Study text –
Which is exactly why we lost net neutrality. Now the big companies with the spare capital can purchase higher internet speeds which will give them a competitive advantage. The losers are the small startups that cannot afford preferred treatment. The same can be said for private households where the rich have now better access to resources than the rest.


----------



## BrotherBart (May 13, 2014)

If this happens we will probably have to double the annual membership fee for hearth.com to afford bandwidth.


----------



## begreen (May 13, 2014)

Head of the FCC is now saying he may have read the tea leaves wrong. Having Google, Microsoft, Facebook, Reddit, Twitter, etc. get in his face seems to have helped. We'll see. A new proposal comes on Thurs. I think.

Showing up on DC streets:


----------



## TMonter (May 13, 2014)

Grisu said:


> Which is exactly why we lost net neutrality. Now the big companies with the spare capital can purchase higher internet speeds which will give them a competitive advantage. The losers are the small startups that cannot afford preferred treatment. The same can be said for private households where the rich have now better access to resources than the rest.



Chicken and egg. You push for government regulation which creates high cost of entry into markets and then complain when it stifles competition? Doesn't seem to make a lot of sense.

The problem is the government regulation and the solution is not even more regulation, which is what the whole net neutrality push is.


----------



## Jags (May 13, 2014)

Lets see what you think when your ISP re-routes (or completely blocks) your traffic to IHateGovernment.com to Socialism.com.

Then imagine if you only have one choice of ISP (which is reported to be about 30% of the country).  Maybe they slow Grover Norquist youtube videos to an absolute crawl...Buffering...

Pay the gatekeeper.  And it is all manufactured.  Not supply and demand.


----------



## TMonter (May 13, 2014)

Jags said:


> Lets see what you think when your ISP re-routes (or completely blocks) your traffic to IHateGovernment.com to Socialism.com.
> 
> Then imagine if you only have one choice of ISP (which is reported to be about 30% of the country).  Maybe they slow Grover Norquist youtube videos to an absolute crawl...Buffering...
> 
> Pay the gatekeeper.  And it is all manufactured.  Not supply and demand.



And when they start doing that Jags, there will be more push and demand for competition that does not do it. That is the great thing about capitalism, when a company displeases customers, someone always inevitably steps in an fills the void provided regulations do not prevent them from doing so. Additionally the availability of multiple ISP's will drive down the price of access.

When you claim 30% of the country only has access to one ISP, is that 30% by land mass or 30% by population? Does that include cellular carriers?(I would bet it doesn't)


----------



## Jags (May 13, 2014)

I don't have a verifiable source for the 30%.  It is a number I have seen thrown around the net, so I don't know the methodology.

I would just as soon not wait for 5 -10 or whatever years it takes for competition to show up on a white horse (even assuming that it will in rural areas) because of a manufactured problem.  And it IS manufactured.  Nothing more than a new revenue stream for the handful of backbone ISPs.  Follow the money, T.  This isn't free market, this is collusion.  They will all do it.  Why not, its now legal.  Your belief that lower cost competition is going to race into the market is not based on reality.  Who is gonna put up a grass roots billion dollar infrastructure WITHOUT using the same market tools (net neutrality) to their advantage?  Ain't gonna happen.

What this exercise asks –
1. Write out every line of the records below word for word, leaving out the pictures.
2. Pick up the net neutrality forum thread above at its last line and carry it on.

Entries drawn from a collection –
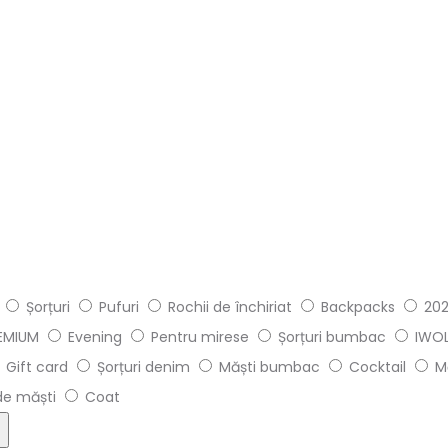
Șorțuri
Pufuri
Rochii de închiriat
Backpacks
202
REMIUM
Evening
Pentru mirese
Șorțuri bumbac
IWOL
Gift card
Șorțuri denim
Măști bumbac
Cocktail
M
de măști
Coat
t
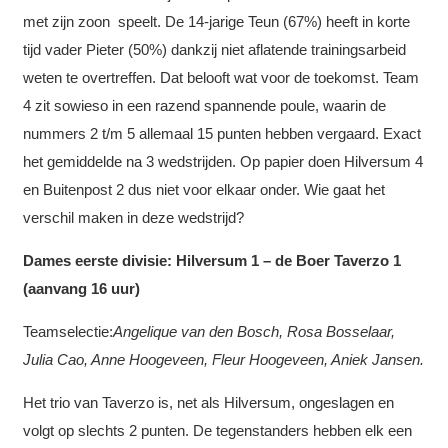
met zijn zoon speelt. De 14-jarige Teun (67%) heeft in korte
tijd vader Pieter (50%) dankzij niet aflatende trainingsarbeid
weten te overtreffen. Dat belooft wat voor de toekomst. Team
4 zit sowieso in een razend spannende poule, waarin de
nummers 2 t/m 5 allemaal 15 punten hebben vergaard. Exact
het gemiddelde na 3 wedstrijden. Op papier doen Hilversum 4
en Buitenpost 2 dus niet voor elkaar onder. Wie gaat het
verschil maken in deze wedstrijd?
Dames eerste divisie: Hilversum 1 – de Boer Taverzo 1
(aanvang 16 uur)
Teamselectie:
Angelique van den Bosch, Rosa Bosselaar,
Julia Cao, Anne Hoogeveen, Fleur Hoogeveen, Aniek Jansen.
Het trio van Taverzo is, net als Hilversum, ongeslagen en
volgt op slechts 2 punten. De tegenstanders hebben elk een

Responses by item number –
1.
Șorțuri
Pufuri
Rochii de închiriat
Backpacks
202
REMIUM
Evening
Pentru mirese
Șorțuri bumbac
IWOL
Gift card
Șorțuri denim
Măști bumbac
Cocktail
M
de măști
Coat
t
met zijn zoon speelt. De 14-jarige Teun (67%) heeft in korte
tijd vader Pieter (50%) dankzij niet aflatende trainingsarbeid
weten te overtreffen. Dat belooft wat voor de toekomst. Team
4 zit sowieso in een razend spannende poule, waarin de
nummers 2 t/m 5 allemaal 15 punten hebben vergaard. Exact
het gemiddelde na 3 wedstrijden. Op papier doen Hilversum 4
en Buitenpost 2 dus niet voor elkaar onder. Wie gaat het
verschil maken in deze wedstrijd?
Dames eerste divisie: Hilversum 1 – de Boer Taverzo 1
(aanvang 16 uur)
Teamselectie:
Angelique van den Bosch, Rosa Bosselaar,
Julia Cao, Anne Hoogeveen, Fleur Hoogeveen, Aniek Jansen.
Het trio van Taverzo is, net als Hilversum, ongeslagen en
volgt op slechts 2 punten. De tegenstanders hebben elk een

2.
----------



## TMonter (May 13, 2014)

Jags said:


> I don't have a verifiable source for the 30%.  It is a number I have seen thrown around the net, so I don't know the methodology.
> 
> I would just as soon not wait for 5 -10 or whatever years it takes for competition to show up on a white horse (even assuming that it will in rural areas) because of a manufactured problem.  And it IS manufactured.  Nothing more than a new revenue stream for the handful of backbone ISPs.  Follow the money, T.  This isn't free market, this is collusion.  They will all do it.  Why not, its now legal.  Your belief that lower cost competition is going to race into the market is not based on reality.  Who is gonna put up a grass roots billion dollar infrastructure WITHOUT using the same market tools (net neutrality) to their advantage?  Ain't gonna happen.



Actually is is based on reality Jags, this is shown across multiple markets and multiple economic sectors. When there is competition, prices are lower and service is better.

Actually it is free market, not collusion. In fact there are several developing ISP's in many areas and many companies are willing to put money into developing more infrastructure. Your claim that they aren't is simply not true.  Google is in fact a prime example:

http://usatoday30.usatoday.com/tech/columnist/edwardbaig/story/2012-08-14/google-fiber/57059702/1

http://www.computerweekly.com/news/2240181168/Google-rolls-out-super-fast-broadband-to-Austin-Texas

Additionally, your claim that you don't want to give time for competition to develop is because of a government manufactured problem in most cases.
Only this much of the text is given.